• What the task asks: Arrange the lines of text from every item below as one numbered list, skipping blank lines. Leave the pictures out of your answer.

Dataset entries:

______

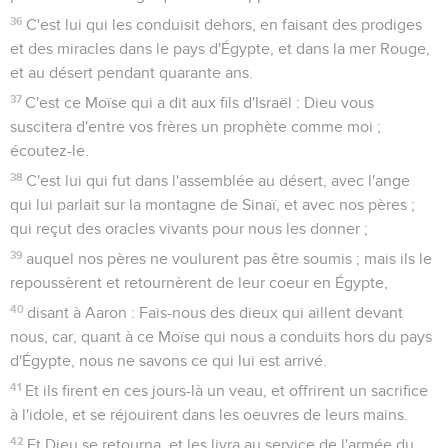
36
C'est lui qui les conduisit dehors, en faisant des prodiges
et des miracles dans le pays d'Égypte, et dans la mer Rouge,
et au désert pendant quarante ans.
37
C'est ce Moïse qui a dit aux fils d'Israël : Dieu vous
suscitera d'entre vos frères un prophète comme moi ;
écoutez-le.
38
C'est lui qui fut dans l'assemblée au désert, avec l'ange
qui lui parlait sur la montagne de Sinaï, et avec nos pères ;
qui reçut des oracles vivants pour nous les donner ;
39
auquel nos pères ne voulurent pas être soumis ; mais ils le
repoussèrent et retournèrent de leur coeur en Égypte,
40
disant à Aaron : Fais-nous des dieux qui aillent devant
nous, car, quant à ce Moïse qui nous a conduits hors du pays
d'Égypte, nous ne savons ce qui lui est arrivé.
41
Et ils firent en ces jours-là un veau, et offrirent un sacrifice
à l'idole, et se réjouirent dans les oeuvres de leurs mains.
42
Et Dieu se retourna, et les livra au service de l'armée du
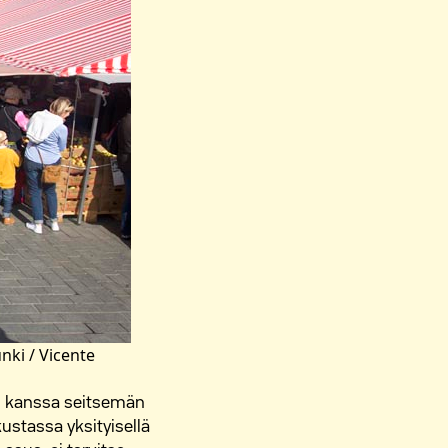
unki / Vicente
en kanssa seitsemän
stassa yksityisellä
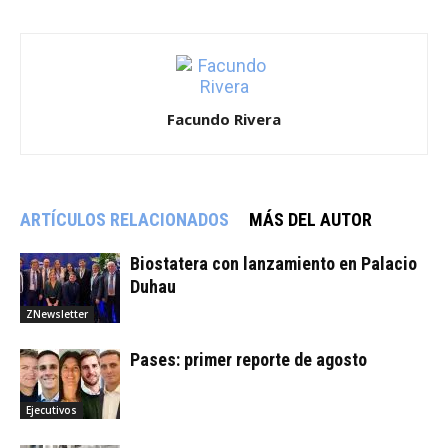
Facundo Rivera
ARTÍCULOS RELACIONADOS
MÁS DEL AUTOR
Biostatera con lanzamiento en Palacio
Duhau
ZNewsletter
Pases: primer reporte de agosto
Ejecutivos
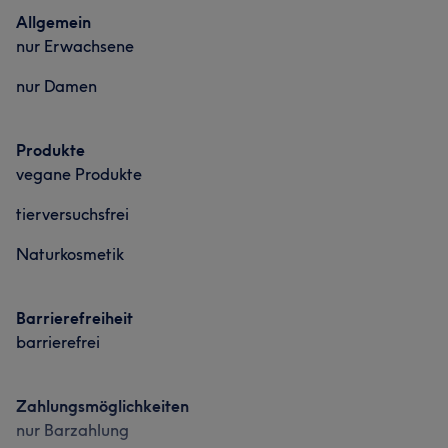
Allgemein
nur Erwachsene
nur Damen
Produkte
vegane Produkte
tierversuchsfrei
Naturkosmetik
Barrierefreiheit
barrierefrei
Zahlungsmöglichkeiten
nur Barzahlung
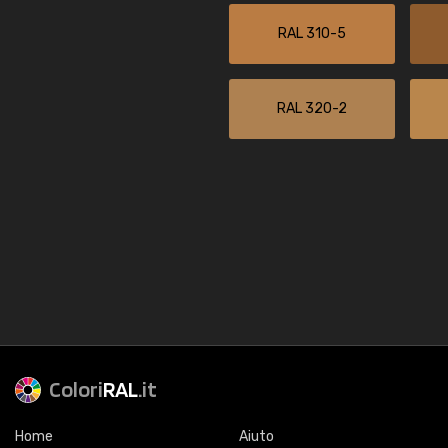
RAL 310-5
RAL 320-2
Colori
RAL
.it
Home
Aiuto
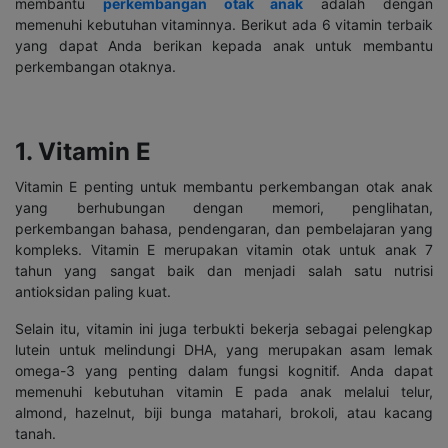
membantu
perkembangan otak anak
adalah dengan
memenuhi kebutuhan vitaminnya. Berikut ada 6 vitamin terbaik
yang dapat Anda berikan kepada anak untuk membantu
perkembangan otaknya.
1. Vitamin E
Vitamin E penting untuk membantu perkembangan otak anak
yang berhubungan dengan memori, penglihatan,
perkembangan bahasa, pendengaran, dan pembelajaran yang
kompleks. Vitamin E merupakan vitamin otak untuk anak 7
tahun yang sangat baik dan menjadi salah satu nutrisi
antioksidan paling kuat.
Selain itu, vitamin ini juga terbukti bekerja sebagai pelengkap
lutein untuk melindungi DHA, yang merupakan asam lemak
omega-3 yang penting dalam fungsi kognitif. Anda dapat
memenuhi kebutuhan vitamin E pada anak melalui telur,
almond, hazelnut, biji bunga matahari, brokoli, atau kacang
tanah.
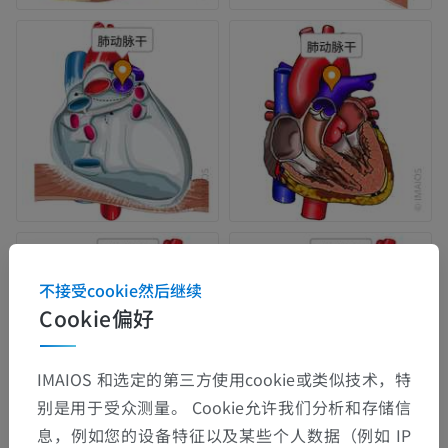
不接受cookie然后继续
Cookie偏好
IMAIOS 和选定的第三方使用cookie或类似技术，特
别是用于受众测量。 Cookie允许我们分析和存储信
息，例如您的设备特征以及某些个人数据（例如 IP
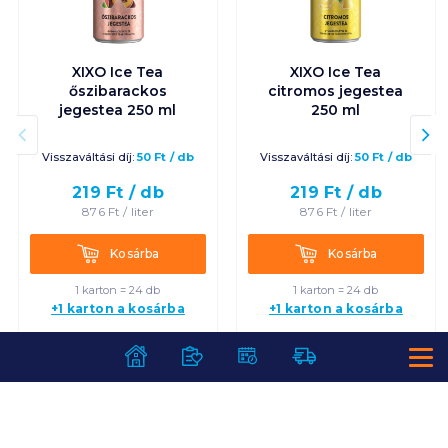
XIXO Ice Tea
XIXO Ice Tea
őszibarackos
citromos jegestea
jegestea 250 ml
250 ml
Visszaváltási díj:
50
Ft
/
db
Visszaváltási díj:
50
Ft
/
db
219
Ft /
db
219
Ft /
db
876
Ft /
liter
876
Ft /
liter
Kosárba
Kosárba
Kosárba
Kosárba
1 karton = 24 db
1 karton = 24 db
+1 karton a kosárba
+1 karton a kosárba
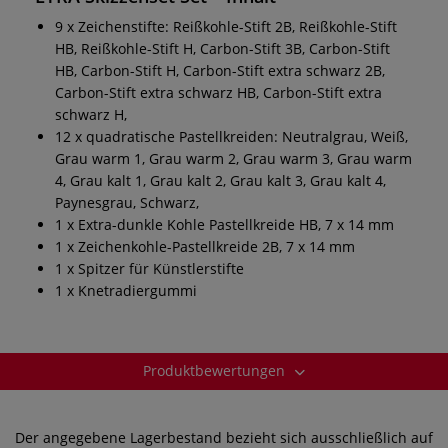
9 x Zeichenstifte: Reißkohle-Stift 2B, Reißkohle-Stift
HB, Reißkohle-Stift H, Carbon-Stift 3B, Carbon-Stift
HB, Carbon-Stift H, Carbon-Stift extra schwarz 2B,
Carbon-Stift extra schwarz HB, Carbon-Stift extra
schwarz H,
12 x quadratische Pastellkreiden: Neutralgrau, Weiß,
Grau warm 1, Grau warm 2, Grau warm 3, Grau warm
4, Grau kalt 1, Grau kalt 2, Grau kalt 3, Grau kalt 4,
Paynesgrau, Schwarz,
1 x Extra-dunkle Kohle Pastellkreide HB, 7 x 14 mm
1 x Zeichenkohle-Pastellkreide 2B, 7 x 14 mm
1 x Spitzer für Künstlerstifte
1 x Knetradiergummi
Produktbewertungen
Der angegebene Lagerbestand bezieht sich ausschließlich auf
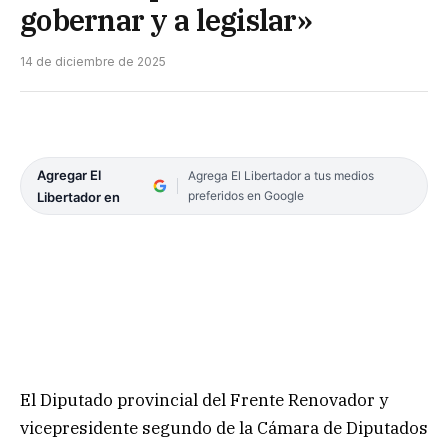
gobernar y a legislar»
14 de diciembre de 2025
Agregar El
Agrega El Libertador a tus medios
preferidos en Google
Libertador en
El Diputado provincial del Frente Renovador y
vicepresidente segundo de la Cámara de Diputados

______

• Solution for this problem:
1. 36
2. C'est lui qui les conduisit dehors, en faisant des prodiges
3. et des miracles dans le pays d'Égypte, et dans la mer Rouge,
4. et au désert pendant quarante ans.
5. 37
6. C'est ce Moïse qui a dit aux fils d'Israël : Dieu vous
7. suscitera d'entre vos frères un prophète comme moi ;
8. écoutez-le.
9. 38
10. C'est lui qui fut dans l'assemblée au désert, avec l'ange
11. qui lui parlait sur la montagne de Sinaï, et avec nos pères ;
12. qui reçut des oracles vivants pour nous les donner ;
13. 39
14. auquel nos pères ne voulurent pas être soumis ; mais ils le
15. repoussèrent et retournèrent de leur coeur en Égypte,
16. 40
17. disant à Aaron : Fais-nous des dieux qui aillent devant
18. nous, car, quant à ce Moïse qui nous a conduits hors du pays
19. d'Égypte, nous ne savons ce qui lui est arrivé.
20. 41
21. Et ils firent en ces jours-là un veau, et offrirent un sacrifice
22. à l'idole, et se réjouirent dans les oeuvres de leurs mains.
23. 42
24. Et Dieu se retourna, et les livra au service de l'armée du
25. unki / Vicente
26. en kanssa seitsemän
27. stassa yksityisellä
28. Facundo Rivera
29. ARTÍCULOS RELACIONADOS
30. MÁS DEL AUTOR
31. Biostatera con lanzamiento en Palacio
32. Duhau
33. ZNewsletter
34. Pases: primer reporte de agosto
35. Ejecutivos
36. Allgemein
37. nur Erwachsene
38. nur Damen
39. Produkte
40. vegane Produkte
41. tierversuchsfrei
42. Naturkosmetik
43. Barrierefreiheit
44. barrierefrei
45. Zahlungsmöglichkeiten
46. nur Barzahlung
47. RAL 310-5
48. RAL 320-2
49. Colori
50. RAL
51. .it
52. Home
53. Aiuto
54. membantu
55. perkembangan otak anak
56. adalah dengan
57. memenuhi kebutuhan vitaminnya. Berikut ada 6 vitamin terbaik
58. yang dapat Anda berikan kepada anak untuk membantu
59. perkembangan otaknya.
60. 1. Vitamin E
61. Vitamin E penting untuk membantu perkembangan otak anak
62. yang berhubungan dengan memori, penglihatan,
63. perkembangan bahasa, pendengaran, dan pembelajaran yang
64. kompleks. Vitamin E merupakan vitamin otak untuk anak 7
65. tahun yang sangat baik dan menjadi salah satu nutrisi
66. antioksidan paling kuat.
67. Selain itu, vitamin ini juga terbukti bekerja sebagai pelengkap
68. lutein untuk melindungi DHA, yang merupakan asam lemak
69. omega-3 yang penting dalam fungsi kognitif. Anda dapat
70. memenuhi kebutuhan vitamin E pada anak melalui telur,
71. almond, hazelnut, biji bunga matahari, brokoli, atau kacang
72. tanah.
73. 不接受cookie然后继续
74. Cookie偏好
75. IMAIOS 和选定的第三方使用cookie或类似技术，特
76. 别是用于受众测量。 Cookie允许我们分析和存储信
77. 息，例如您的设备特征以及某些个人数据（例如 IP
78. XIXO Ice Tea
79. XIXO Ice Tea
80. őszibarackos
81. citromos jegestea
82. jegestea 250 ml
83. 250 ml
84. Visszaváltási díj:
85. 50
86. Ft
87. /
88. db
89. Visszaváltási díj:
90. 50
91. Ft
92. /
93. db
94. 219
95. Ft /
96. db
97. 219
98. Ft /
99. db
100. 876
101. Ft /
102. liter
103. 876
104. Ft /
105. liter
106. Kosárba
107. Kosárba
108. Kosárba
109. Kosárba
110. 1 karton = 24 db
111. 1 karton = 24 db
112. +1 karton a kosárba
113. +1 karton a kosárba
114. 9 x Zeichenstifte: Reißkohle-Stift 2B, Reißkohle-Stift
115. HB, Reißkohle-Stift H, Carbon-Stift 3B, Carbon-Stift
116. HB, Carbon-Stift H, Carbon-Stift extra schwarz 2B,
117. Carbon-Stift extra schwarz HB, Carbon-Stift extra
118. schwarz H,
119. 12 x quadratische Pastellkreiden: Neutralgrau, Weiß,
120. Grau warm 1, Grau warm 2, Grau warm 3, Grau warm
121. 4, Grau kalt 1, Grau kalt 2, Grau kalt 3, Grau kalt 4,
122. Paynesgrau, Schwarz,
123. 1 x Extra-dunkle Kohle Pastellkreide HB, 7 x 14 mm
124. 1 x Zeichenkohle-Pastellkreide 2B, 7 x 14 mm
125. 1 x Spitzer für Künstlerstifte
126. 1 x Knetradiergummi
127. Produktbewertungen
128. Der angegebene Lagerbestand bezieht sich ausschließlich auf
129. gobernar y a legislar»
130. 14 de diciembre de 2025
131. Agregar El
132. Agrega El Libertador a tus medios
133. preferidos en Google
134. Libertador en
135. El Diputado provincial del Frente Renovador y
136. vicepresidente segundo de la Cámara de Diputados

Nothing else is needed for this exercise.